# Çözülecek Soru:
"İnsan Büyür" başlıklı yazıya göre şu soruları yanıtlayın:
(a) Yazıda dizeleri aktarılan Orhan Veli şiirinin adı nedir?
(b) Hayatın dönüş noktalarında insanda değişen nedir?
(c) Bütün sermayemiz nedir?

# Metin Bölümü:
------
1.9.15

İnsan Büyür

Öyle bir büyür ki, kendisi bile şaşırır aynada gördüğü suretine.Belki de Orhan Veli’nin, “Küçüktüm, küçücüktüm” diye başlayan Macera şiirindeki “Büyüdüm, işsiz kaldım, aç kaldım/Para kazanmak gerekti/Girdim insanların içine/İnsanları gördüm” gerçeğinin acısıdır suretine yansıyan. Böylece ilkin içinde yalınayak koşan çocuğa, kaşlar çatılarak büyüklüğe adım atılır. 
İlginçtir, kaşlar çatıldığı ve kalp yarıldığı an, zaman seline kaptırır kendini insan. Ve o anların bileşimi olan hayat, geçmeye başlar hızlıca. Bu hayatın belli dönüş noktaları vardır elbet. Öyle ki, bu dönüş noktalarında efsunlu bir şeyler olur sanki. Birkaç saat önceki kendisi olmadığını fark eder insan. Oysa değişen ne yaşıdır ne de saçlarına düşen birkaç ak. Değişen, yüreğindeki acılar ve bu acılardan öğrendikleridir. 
Yaşattıklarımız ve öğrendiklerimizin toplamından doğan kalandır bütün sermayemiz.
------
# Verilen Kayıtlar:
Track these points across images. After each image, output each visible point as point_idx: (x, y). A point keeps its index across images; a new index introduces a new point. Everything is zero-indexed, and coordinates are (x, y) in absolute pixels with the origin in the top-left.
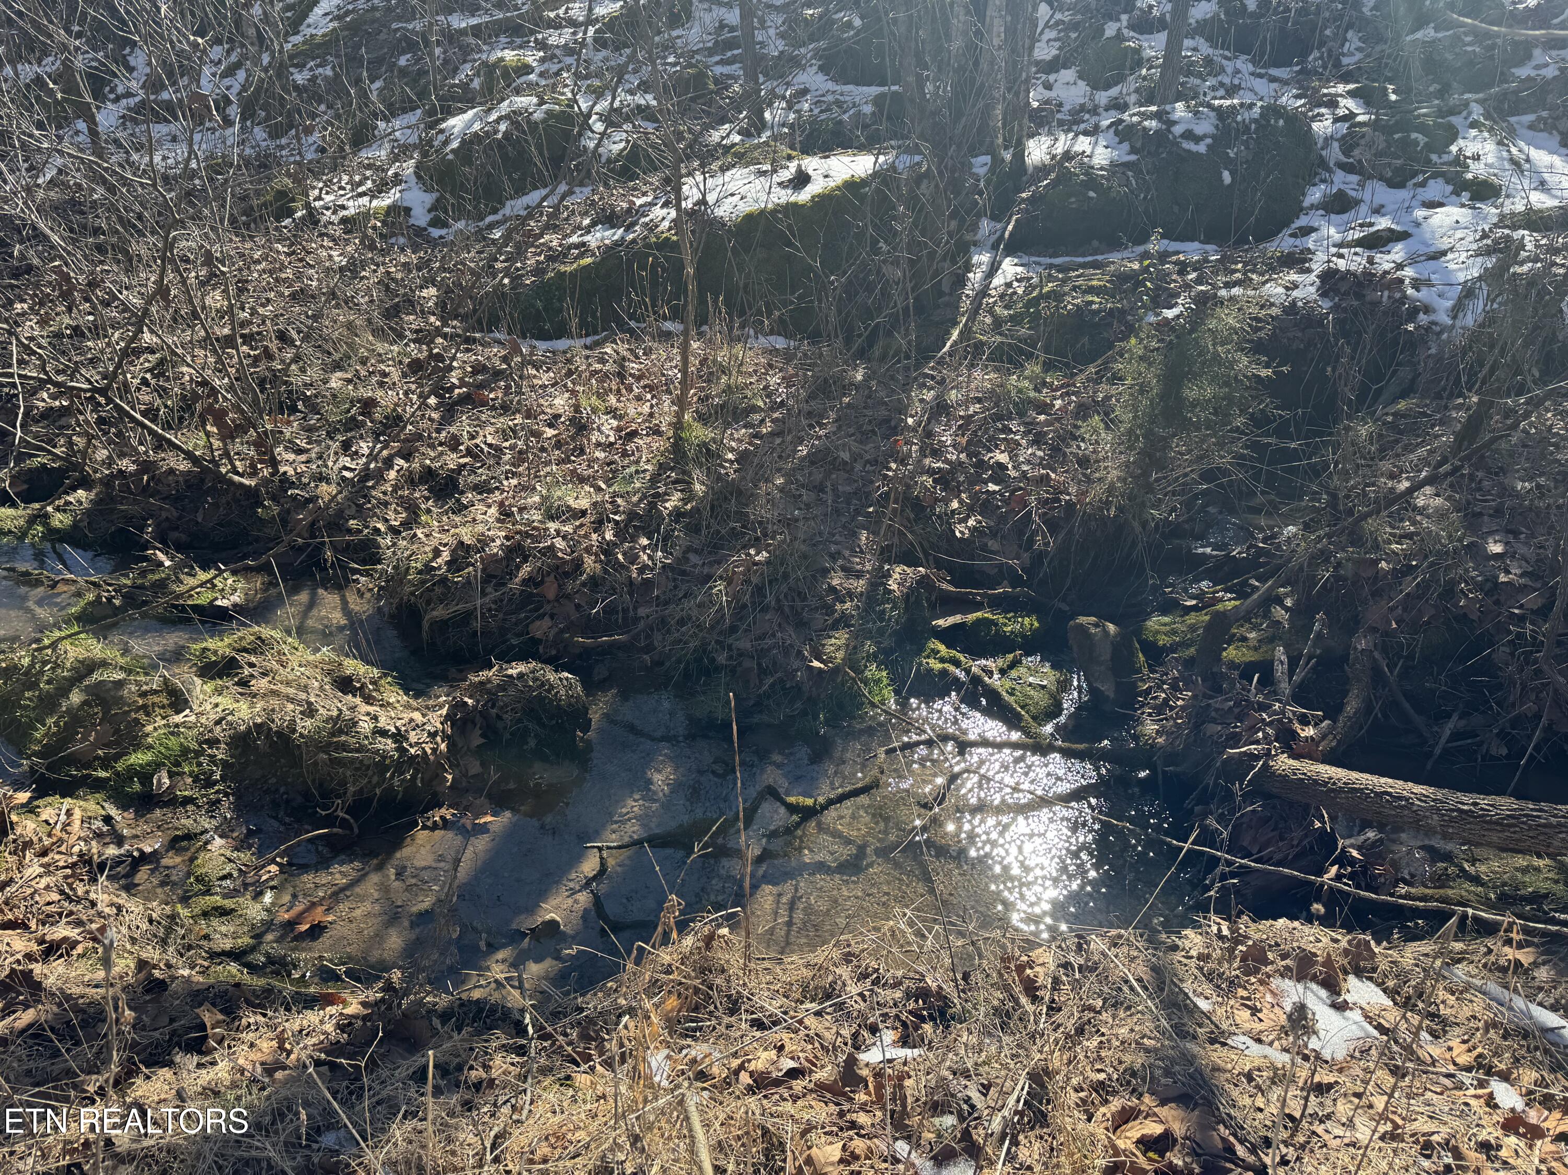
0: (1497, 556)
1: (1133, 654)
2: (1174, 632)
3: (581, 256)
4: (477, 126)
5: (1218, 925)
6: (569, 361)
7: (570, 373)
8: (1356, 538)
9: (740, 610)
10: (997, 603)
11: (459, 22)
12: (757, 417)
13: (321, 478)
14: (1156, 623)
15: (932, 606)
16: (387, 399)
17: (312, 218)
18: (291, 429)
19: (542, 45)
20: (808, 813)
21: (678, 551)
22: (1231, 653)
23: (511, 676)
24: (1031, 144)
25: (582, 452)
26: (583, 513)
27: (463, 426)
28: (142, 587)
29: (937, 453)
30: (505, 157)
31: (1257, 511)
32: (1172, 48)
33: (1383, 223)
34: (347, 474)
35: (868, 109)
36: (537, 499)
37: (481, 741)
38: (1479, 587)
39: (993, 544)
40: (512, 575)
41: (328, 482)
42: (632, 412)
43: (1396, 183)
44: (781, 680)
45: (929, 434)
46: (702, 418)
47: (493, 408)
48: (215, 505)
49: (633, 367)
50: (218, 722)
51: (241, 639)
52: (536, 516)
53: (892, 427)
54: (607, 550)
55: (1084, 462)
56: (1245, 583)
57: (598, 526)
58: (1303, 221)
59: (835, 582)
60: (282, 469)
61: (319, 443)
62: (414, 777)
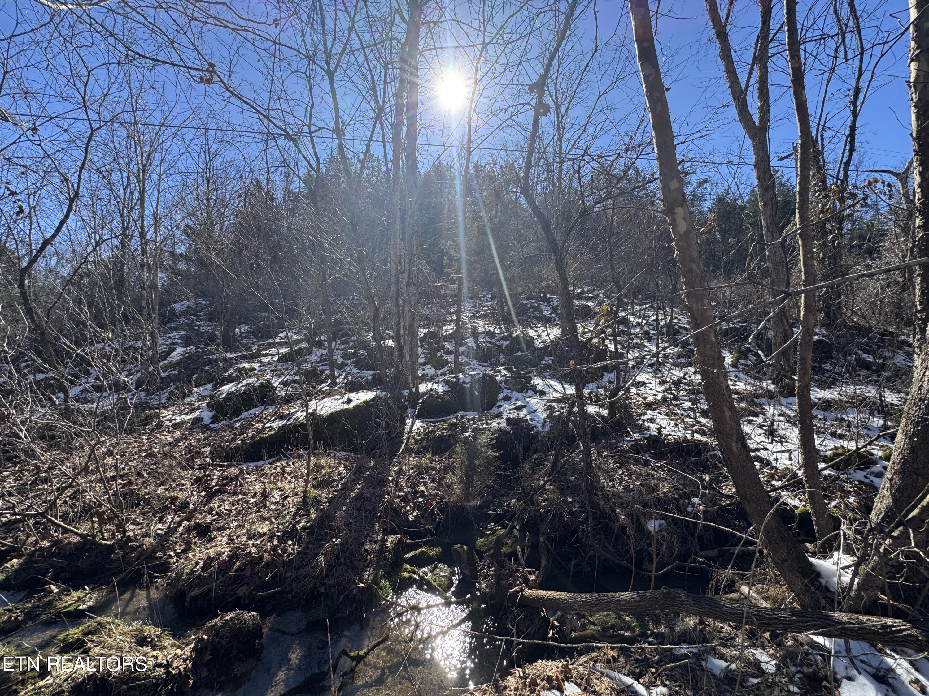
------
# Çözümlü Alıştırma:
(a) Macera.
(b) Yüreğindeki acılar ve bu acılardan öğrendikleri.
(c) Yaşattıklarımız ve öğrendiklerimizin toplamından doğan kalan.